Want an experience that is the near-opposite of
Following the Fish? Head to Abbazia di San Gregorio and the over-the-top, non-Biennale exhibition of The Line and other NEOM projects.
Zero Gravity Urbanism—Principles for a New Livability is,
I wrote, more marketing than culture: numerous models of various scales for The Line, the inane — or it it insane? — proposal for a 170-km-long “city” in the Saudi Arabian desert that would house 9 million people and somehow be a model for sustainable living. I’ll admit that the models on display are impressive, and the architect in me who was educated in the early 1990s liked seeing designs that were almost plucked from the decade … but this is irresponsible planning, to say the least. Yet, with the country’s deep pockets and architects willing to go along with it, at least a portion of it is being realized: The Hidden Marina, clearly catering to the super rich and their vessels. The catalog I was able to get a hold of is “not for sale,” per its insides, but like the exhibition it’s more marketing than anything else of value.
Not far from the NEOM exhibition, at the Berührungspunkte venue along the Grand Canal, the inaugural divia award was celebrated the Friday of the vernissage. The event was not the unveiling of the winner,
Marta Maccaglia, which had taken place a couple weeks prior in Berlin, but a celebration of the award taking place during the Biennale and the distribution of a few copies of the book on the award. (World-Architects is a media partner for divia, which is short of Diversity in Architecture, so I was able to get a copy.) The book is slim, at less than 100 pages, but is very well done, from its red cover boards to the color photos with projects of the winner and finalists, and interviews with the same. While the inaugural award created by Ursula Schwitalla and Christiane Fath is focused on women in architecture, future iterations of the award are supposed to branch out to encompass other areas of diversity within the profession.

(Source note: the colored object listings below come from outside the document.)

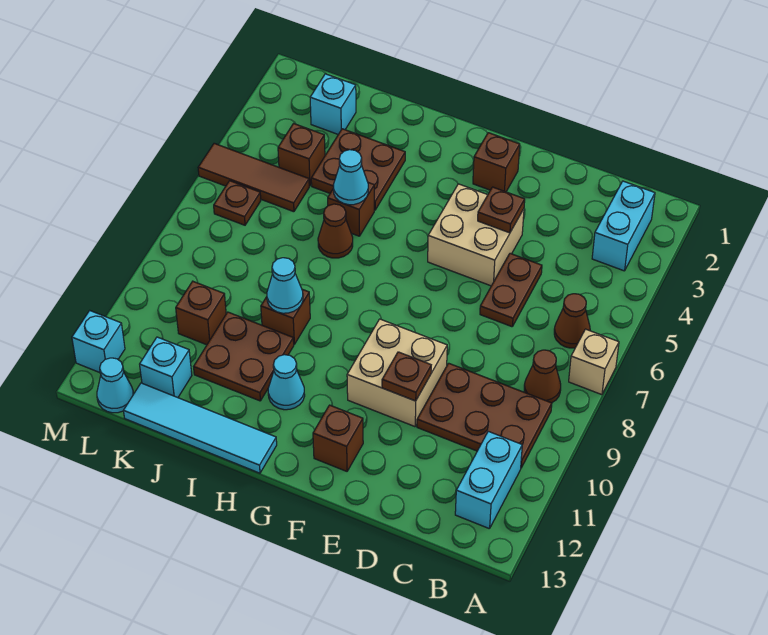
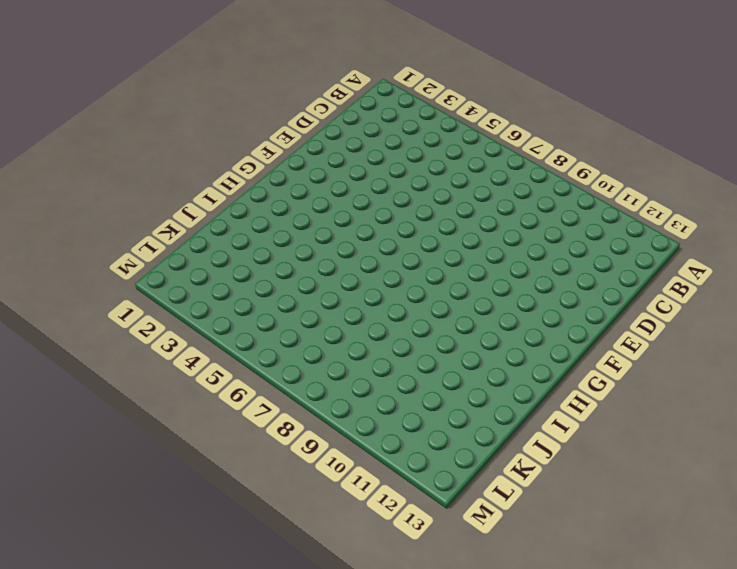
none -> tan 1x1 brick [569,329,619,395]
none -> cyan 1x2 brick [592,181,655,271]
none -> brown 1x1 cone [554,294,590,348]
none -> brown 1x1 cone [524,350,561,403]

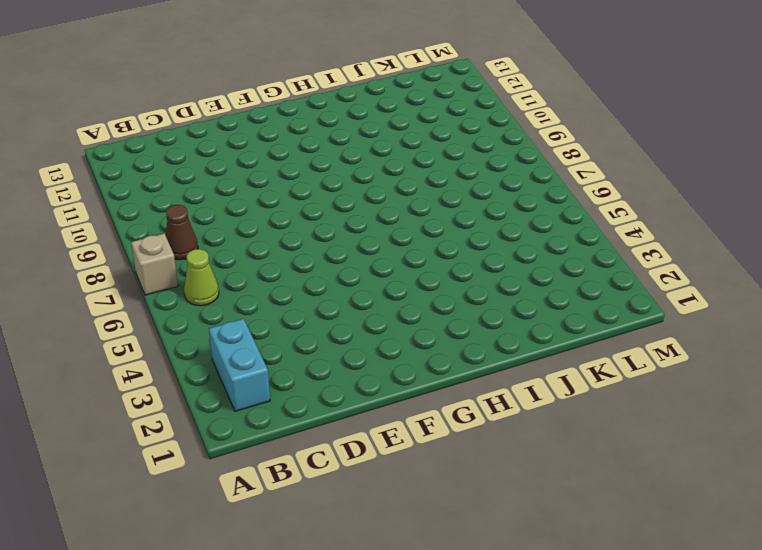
lime 1x1 cone [184,249,219,306] -> brown 1x1 cone [554,294,590,348]
none -> brown 2x3 plate [417,363,552,468]
none -> cyan 1x2 brick [455,431,522,529]
none -> brown 1x2 plate [480,253,542,327]
none -> tan 2x2 brick [428,184,524,286]

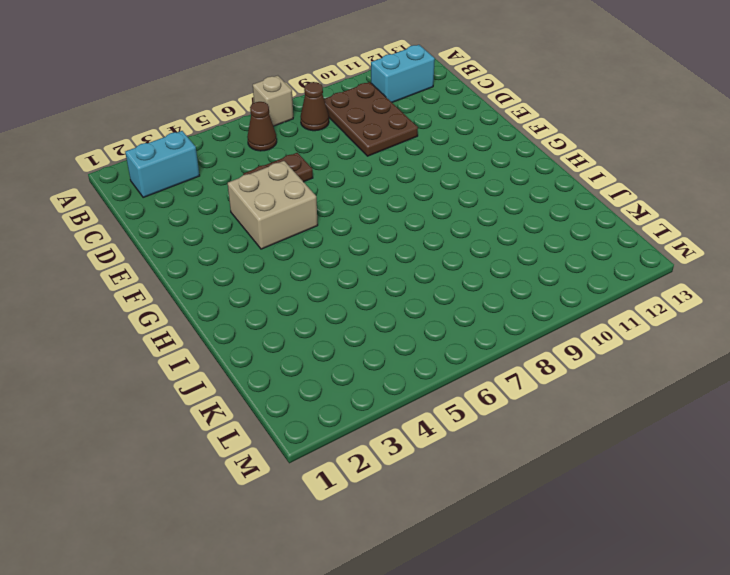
none -> tan 2x2 brick [347,319,447,427]
none -> brown 1x1 brick [473,133,520,192]
none -> brown 1x1 brick [313,405,363,471]
none -> cyan 1x1 cone [268,355,305,410]

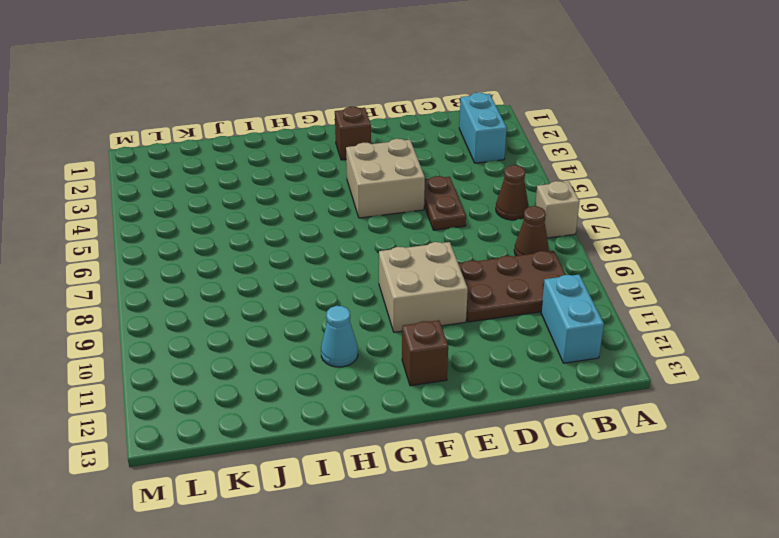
none -> cyan 1x4 tile [124,383,277,473]
none -> brown 2x2 plate [311,129,405,210]
none -> brown 1x1 brick [328,183,374,236]
none -> brown 1x1 cone [318,204,353,258]

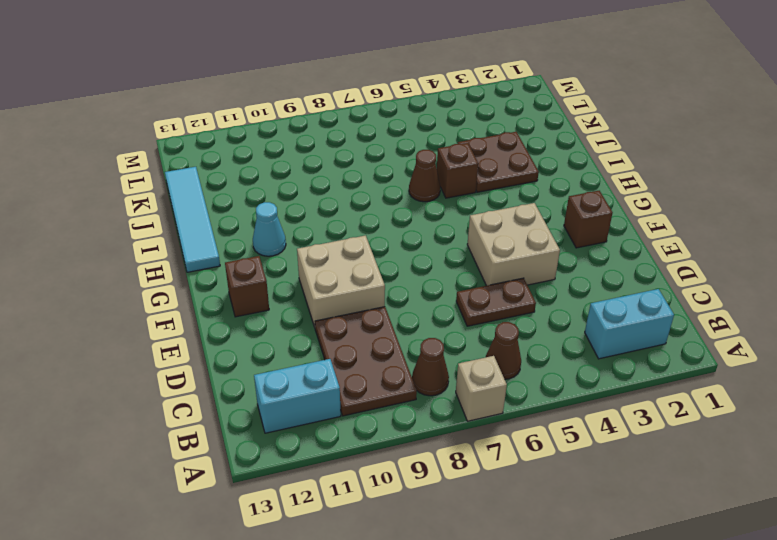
none -> brown 1x1 brick [261,289,310,344]
none -> brown 2x2 plate [194,312,294,401]
none -> cyan 1x1 brick [310,74,356,134]
none -> brown 1x1 brick [278,124,325,186]

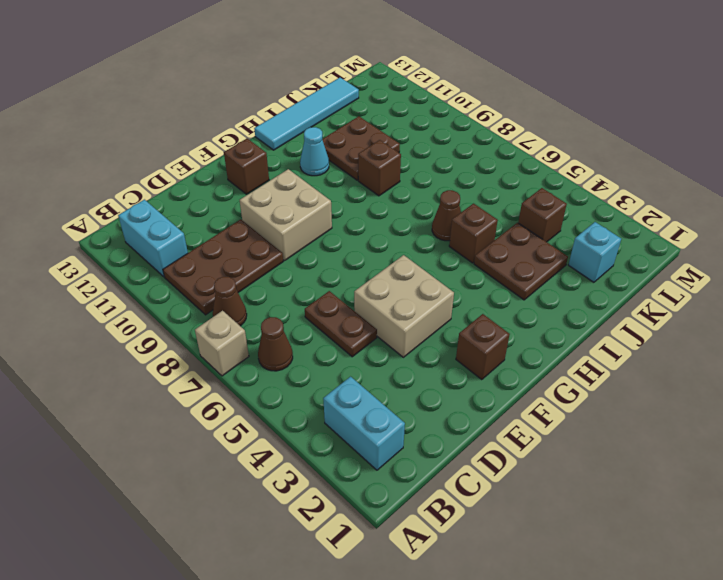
none -> brown 1x3 tile [198,143,309,212]
none -> brown 1x1 brick [176,281,226,345]
none -> cyan 1x1 brick [140,337,192,398]
none -> brown 1x1 plate [214,181,261,225]

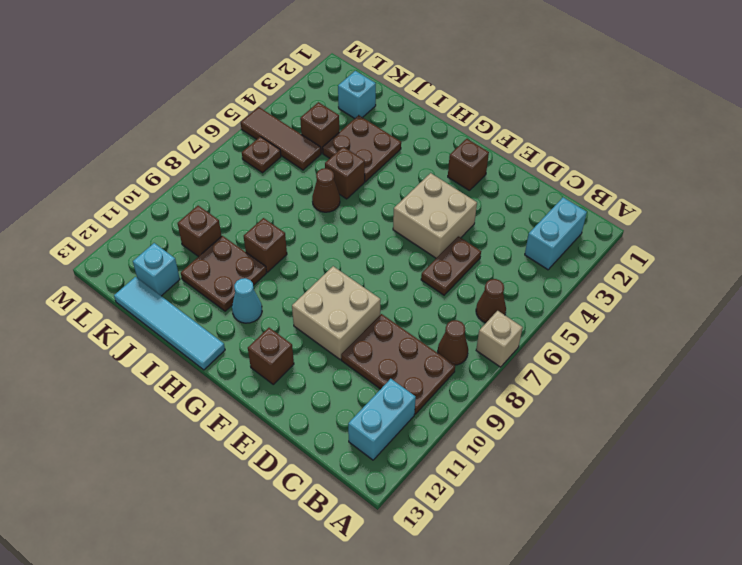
none -> cyan 1x1 cone [97,358,134,413]
none -> cyan 1x1 brick [72,311,125,373]
none -> brown 1x1 plate [478,187,525,233]
none -> brown 1x1 plate [382,352,431,401]

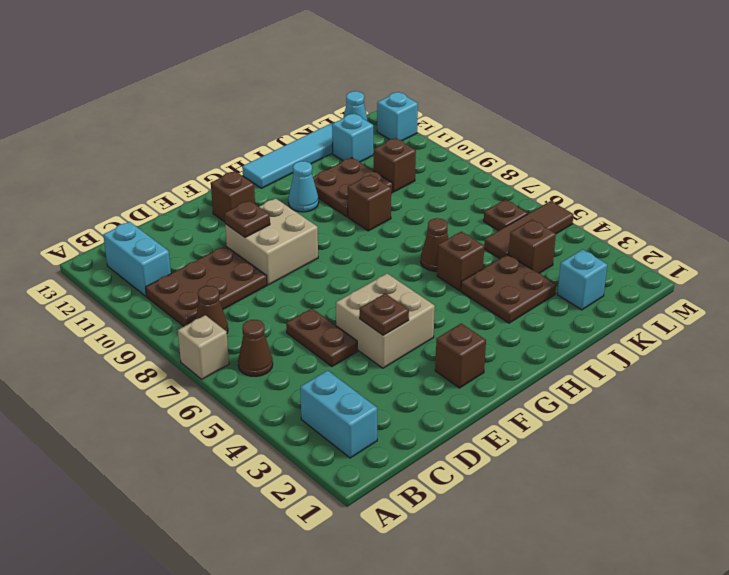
none -> cyan 1x1 cone [333,150,368,205]
none -> cyan 1x1 cone [267,258,303,313]

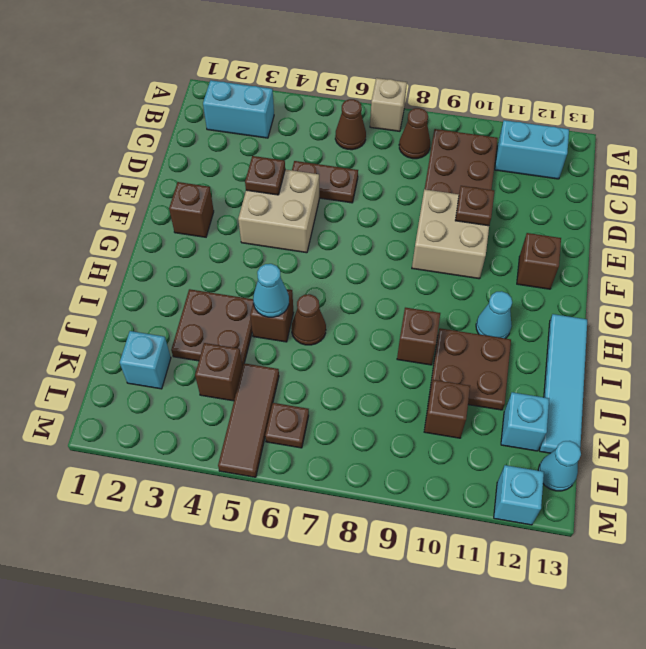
none -> cyan 1x1 cone [267,258,303,313]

Directly across the Grand Canal from Berührungspunkte is Palazzo Franchetti, a venue for Portugal’s national pavilion but also host to an exhibition of cultural projects underway in Qatar (almost as questionable as NEOM) and a sizable monographic exhibition on Kengo Kuma. Onomatopoeia Architecture, which I’ll be reviewing for World-Architects in the coming weeks, is a pleasing show, with beautiful models of Kuma’s buildings sitting in the palazzo’s lushly appointed rooms. The displays are accompanied by two installations: a wooden structure at the entrance to the exhibition on the piano nobile and a larger aluminum piece in the garden overlooking the Grand Canal and the Accademia Bridge. The catalog isn’t a particularly deep exploration of Kuma’s buildings, but it does a good job of articulating the ideas behind the Japanese architect’s “onomatopoeia architecture.”